Joaquín Churchill

Personal information
- Full name: Joaquín Andrés Churchill Martínez
- Born: 17 October 2002 (age 23)

Sport
- Sport: Taekwondo
- Weight class: 80 kg

Medal record
Men's taekwondo
Representing Chile
Pan American Games
| Silver medal – second place | 2023 Santiago | Team |
Pan American Championships
| Bronze medal – third place | 2021 Cancún | 74 kg |
Bolivarian Games
| Silver medal – second place | 2022 Valledupar | 80 kg |

= Joaquín Churchill =

Chilean taekwondo practitioner (born 2002)

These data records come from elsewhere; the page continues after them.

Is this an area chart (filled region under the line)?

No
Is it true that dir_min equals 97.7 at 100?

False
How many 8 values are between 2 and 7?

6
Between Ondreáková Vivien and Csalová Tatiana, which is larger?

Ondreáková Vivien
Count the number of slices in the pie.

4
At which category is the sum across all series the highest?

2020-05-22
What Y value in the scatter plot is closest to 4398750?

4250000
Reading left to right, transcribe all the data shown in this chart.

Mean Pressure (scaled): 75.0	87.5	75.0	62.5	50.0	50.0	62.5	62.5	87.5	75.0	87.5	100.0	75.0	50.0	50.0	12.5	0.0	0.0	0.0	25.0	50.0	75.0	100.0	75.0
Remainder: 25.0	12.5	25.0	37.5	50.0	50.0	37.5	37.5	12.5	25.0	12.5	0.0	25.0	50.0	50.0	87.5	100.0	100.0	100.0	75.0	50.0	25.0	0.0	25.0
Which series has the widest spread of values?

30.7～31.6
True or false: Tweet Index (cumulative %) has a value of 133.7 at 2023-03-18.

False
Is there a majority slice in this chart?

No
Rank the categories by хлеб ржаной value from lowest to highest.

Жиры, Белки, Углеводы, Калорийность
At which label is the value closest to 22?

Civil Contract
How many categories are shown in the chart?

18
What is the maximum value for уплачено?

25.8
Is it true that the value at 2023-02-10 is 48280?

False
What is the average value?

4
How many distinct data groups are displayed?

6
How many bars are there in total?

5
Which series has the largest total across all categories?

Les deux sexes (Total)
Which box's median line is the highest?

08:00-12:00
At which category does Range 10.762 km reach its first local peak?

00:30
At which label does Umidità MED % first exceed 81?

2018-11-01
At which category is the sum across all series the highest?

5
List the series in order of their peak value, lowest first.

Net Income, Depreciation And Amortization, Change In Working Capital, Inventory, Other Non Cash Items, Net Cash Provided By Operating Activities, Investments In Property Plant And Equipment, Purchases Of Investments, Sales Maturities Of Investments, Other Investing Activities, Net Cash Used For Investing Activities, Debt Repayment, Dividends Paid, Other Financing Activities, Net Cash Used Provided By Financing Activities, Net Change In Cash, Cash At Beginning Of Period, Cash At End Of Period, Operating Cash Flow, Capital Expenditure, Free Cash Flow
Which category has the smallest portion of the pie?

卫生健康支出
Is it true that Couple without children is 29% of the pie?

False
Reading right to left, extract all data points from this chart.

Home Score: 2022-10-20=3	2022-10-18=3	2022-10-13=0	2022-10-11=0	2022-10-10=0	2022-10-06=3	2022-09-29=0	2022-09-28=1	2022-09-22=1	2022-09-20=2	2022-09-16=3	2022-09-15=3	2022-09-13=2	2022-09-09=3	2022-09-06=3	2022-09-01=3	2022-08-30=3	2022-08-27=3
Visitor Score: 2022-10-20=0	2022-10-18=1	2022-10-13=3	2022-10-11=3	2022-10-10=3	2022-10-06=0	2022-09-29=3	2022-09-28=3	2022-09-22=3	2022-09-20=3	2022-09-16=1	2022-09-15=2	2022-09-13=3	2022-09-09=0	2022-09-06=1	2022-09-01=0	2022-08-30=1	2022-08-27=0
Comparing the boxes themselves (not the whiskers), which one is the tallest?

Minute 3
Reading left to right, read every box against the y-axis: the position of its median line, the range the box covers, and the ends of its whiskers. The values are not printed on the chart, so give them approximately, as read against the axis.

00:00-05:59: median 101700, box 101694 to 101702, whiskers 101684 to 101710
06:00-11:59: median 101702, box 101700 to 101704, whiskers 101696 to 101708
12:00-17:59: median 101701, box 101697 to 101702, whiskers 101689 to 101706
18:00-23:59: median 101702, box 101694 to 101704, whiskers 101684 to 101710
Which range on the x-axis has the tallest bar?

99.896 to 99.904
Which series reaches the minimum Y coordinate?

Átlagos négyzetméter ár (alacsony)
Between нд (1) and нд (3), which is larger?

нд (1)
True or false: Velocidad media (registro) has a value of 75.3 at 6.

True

Joaquín Andrés Churchill Martínez (born 17 October 2002) is a Chilean taekwondo practitioner. He was a silver medalist at the 2023 Pan American Games and competed at the 2024 Summer Olympics.

==Early life==
He is from Puente Alto. He started taekwondo at the age of nine-years old. He is a member of Areté Sports Club and studied Physical Education at Andrés Bello University.

==Career==
He won bronze in the 74kg category at the 2021 Pan American Taekwondo Championships in Cancún, Mexico in June 2021.

He was a silver medalist at the 2022 Bolivarian Games in Colombia in the -80kg. After recovering from an injury that ruled him out of action for three months, he was a silver medalist at the 2023 Pan American Games in Santiago, in the Men's Kyorugi team.

He qualified for the 2024 Olympic Games at the 2024 Pan American Taekwondo Olympic Qualification Tournament in San Domingo, Dominican Republic in April 2024.

At the 2024 Summer Olympics in Paris he competed in the 80kg category.

He defeated CJ Nickolas in the final of the -80kg at the 2025 Dutch Open.